Marionnettes rustiques (Auguste Bénard)

Mercure de mars 1899 pages 755-756

Louis Delattre (1870-1938), médecin et écrivain belge de langue française, membre de l'Académie royale de langue et de littérature française de Belgique de 1921 à sa mort.

Auguste Bénard est imprimeur-éditeur rue Lambert-le-Bègue à Liège. Ce livre est enrichi de dessins d’Armand Rassenfosse. Il présente douze contes. Son titre complet est Marionnettes rustiques montrant les bonnes petites gens à leurs métiers (163 pages).

De petits chefs-d’œuvre d’ironie et de grâce, ces petits contes photographiques, où le détail vrai saute tout de suite aux yeux. Pour quoi est-ce plus vrai, plus vivant que n’importe quelle autre histoire, celle du Maître et école ? Elle semble sortie d’une imagination très fine, très malicieuse et il y passe la fraîcheur du possible. Il faut savourer cela mot à mot, n’en rien perdre.

La Loi de péché (Mercure)

Mercure de septembre 1899, pages 776-777

C’est plutôt la loi de désir qu’il faudrait prononcer, car ils ne commettent point de péché les deux héros de ce livre. Ce sont deux jeunes gens de conditions simples et de tranquilles tempéraments. Ils s’aiment avec le besoin d’aimer que les oiseaux se découvrent au printemps. Ils ont le désir du bonheur et le vrai sens de la vie, mais je crois que la timidité du jeune homme empêche l’expansion naturelle de la jeune fille trop vierge ou trop coquette, et elle s’en va de lui parce qu’elle trouve dans un voyage quelconque le dompteur de son choix. Pierre-André se contente d’avoir, comme un vase d’élection, tout contenu de ce qui peut remplir de joie un être humain, et, plus fort de ce qu’il a tout gardé, il s’en retourne au village natal vivre de ses seuls souvenirs. Pour écrire et faire lire ce roman en y attachant le lecteur, il a fallu le don de grâce de l’auteur. Rien de moins banal que cette histoire très ordinaire d’un cousin et d’une cousine. Il n’y arrive rien et pourtant on n’en passe point de page. Un charme fait de lumière et de parfum ruisselle sur ce style frais, toujours clair, toujours d’expressions justes. C’est tendre et bon comme du pain chaud. Cela sent également la bonne chair saine des enfants bien portants et le froment nouveau.
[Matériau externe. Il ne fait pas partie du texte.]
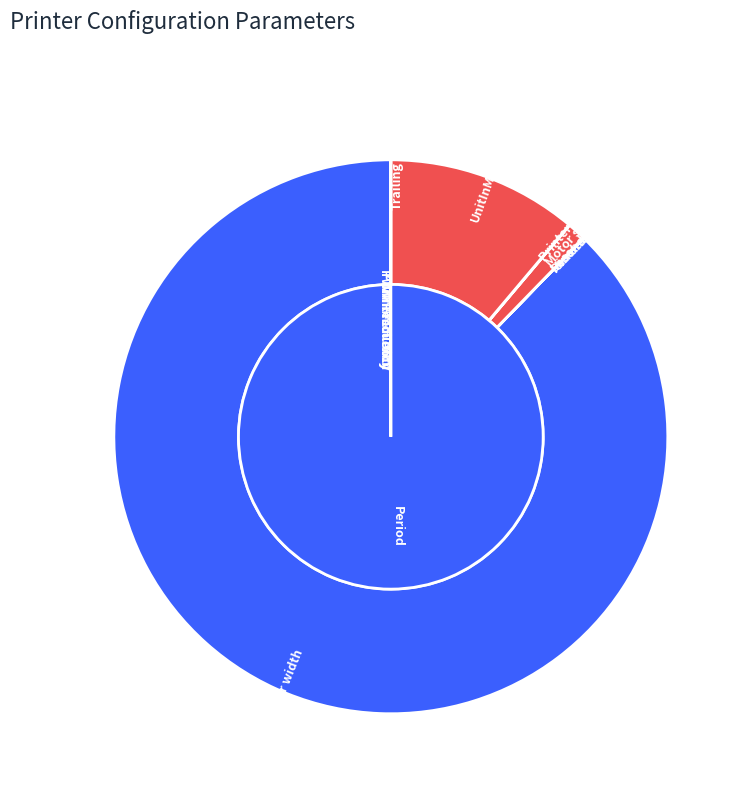

How many slices are in this pie chart?

8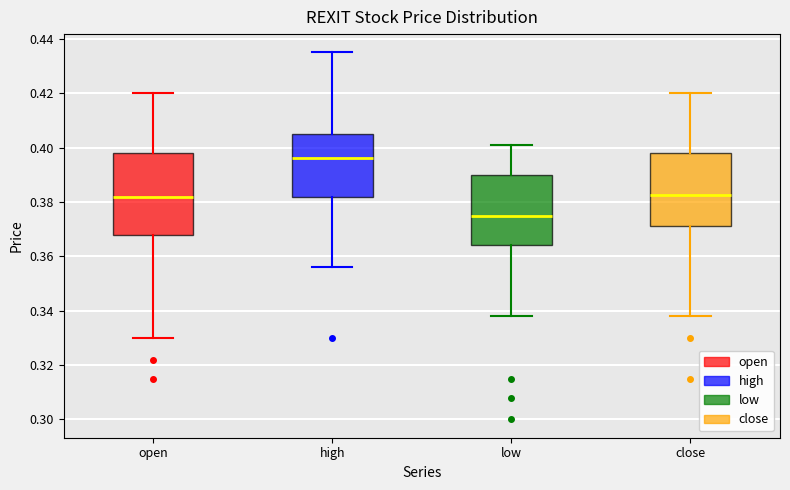

Which box is the tallest, from its lower edge to its upper edge?

open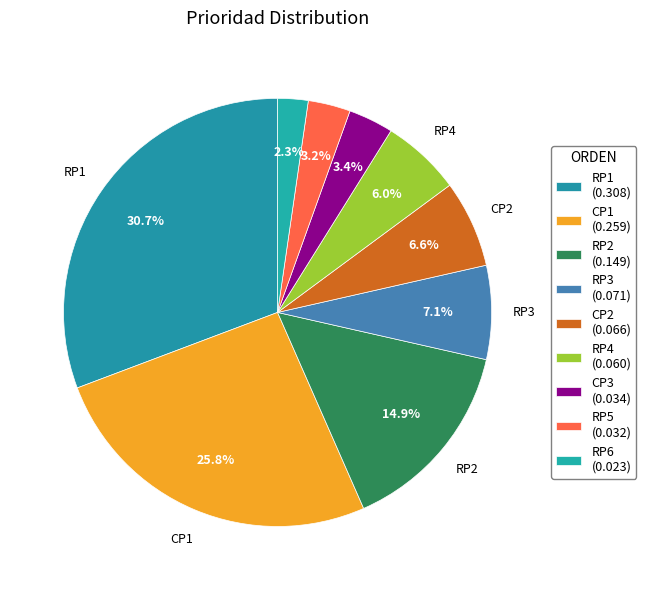

How many slices are in this pie chart?

9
La jeune fille qui trompe l’attente suprême du jeune homme n’est point détestée ni maudite. Elle donne ce qu’elle pouvait donner d’enthousiasme et de richesses philosophiques au cœur épris qui l’espérait plus belle encore. L’irréalisable seul est plus beau. La mission est terminée lorsqu’elle échappe dans la vulgarité d’une trahison possible. A-t-elle oublié ou s’est-elle plus entièrement offerte ailleurs ? Celui qui la perd corporellement l’emporte jusqu’à l’âme et nul ne la possédera ainsi puisqu’elle sera une autre femme. Ce sentiment très délicat exprimé dans tous les chapitres ne sera guère compris, j’en ai peur. La joie très réellement divine de l’amour s’exaltant vers la fin dans la plus franche des allégresses humaines paraîtra paradoxale et peut-être bien folle, cependant ce livre est une bonne œuvre et sous couleur d’amour s’y cachent de grands enseignements de morale… Non pas celle des hommes, je veux parler de celle qui pourrait émaner d’un Dieu.